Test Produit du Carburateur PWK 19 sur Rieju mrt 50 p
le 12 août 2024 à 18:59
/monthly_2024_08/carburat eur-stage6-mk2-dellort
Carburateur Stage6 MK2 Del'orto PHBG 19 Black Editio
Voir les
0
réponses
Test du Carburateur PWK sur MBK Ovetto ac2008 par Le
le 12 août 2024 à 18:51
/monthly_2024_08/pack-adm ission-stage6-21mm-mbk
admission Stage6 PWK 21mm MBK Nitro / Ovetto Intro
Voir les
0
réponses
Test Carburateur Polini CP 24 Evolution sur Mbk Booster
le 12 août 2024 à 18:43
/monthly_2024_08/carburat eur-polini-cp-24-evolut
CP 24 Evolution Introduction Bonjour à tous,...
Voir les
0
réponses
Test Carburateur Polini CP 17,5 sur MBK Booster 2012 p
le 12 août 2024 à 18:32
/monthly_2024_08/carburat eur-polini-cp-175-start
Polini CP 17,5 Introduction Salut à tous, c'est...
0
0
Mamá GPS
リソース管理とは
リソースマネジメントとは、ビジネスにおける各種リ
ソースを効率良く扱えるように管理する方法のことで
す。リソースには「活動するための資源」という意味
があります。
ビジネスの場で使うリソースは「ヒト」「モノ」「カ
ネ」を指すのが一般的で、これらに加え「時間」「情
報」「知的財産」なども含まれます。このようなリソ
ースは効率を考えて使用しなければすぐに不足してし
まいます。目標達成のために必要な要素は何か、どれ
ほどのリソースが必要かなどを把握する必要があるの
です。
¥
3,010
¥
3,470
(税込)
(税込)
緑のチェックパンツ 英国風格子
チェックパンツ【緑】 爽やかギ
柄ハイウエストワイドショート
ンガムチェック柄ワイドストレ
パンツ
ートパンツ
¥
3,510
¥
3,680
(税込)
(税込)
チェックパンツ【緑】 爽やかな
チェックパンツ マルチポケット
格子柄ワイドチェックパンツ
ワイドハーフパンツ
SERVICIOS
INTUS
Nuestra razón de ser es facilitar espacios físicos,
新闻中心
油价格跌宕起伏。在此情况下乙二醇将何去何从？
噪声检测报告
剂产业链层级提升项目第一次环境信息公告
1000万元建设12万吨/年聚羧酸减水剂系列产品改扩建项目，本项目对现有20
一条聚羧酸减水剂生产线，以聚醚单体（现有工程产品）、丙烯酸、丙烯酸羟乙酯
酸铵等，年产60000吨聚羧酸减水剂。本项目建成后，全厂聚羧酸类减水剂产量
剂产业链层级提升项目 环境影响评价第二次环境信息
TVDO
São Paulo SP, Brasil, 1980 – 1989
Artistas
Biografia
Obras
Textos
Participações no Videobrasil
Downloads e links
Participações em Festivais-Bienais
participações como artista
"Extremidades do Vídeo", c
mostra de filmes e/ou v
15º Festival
__________________________________________________
→ YOUR TASK: Provide only the number of lines in the listing above that contain "Carburateur".

→ PROBLEM SOLUTION: 5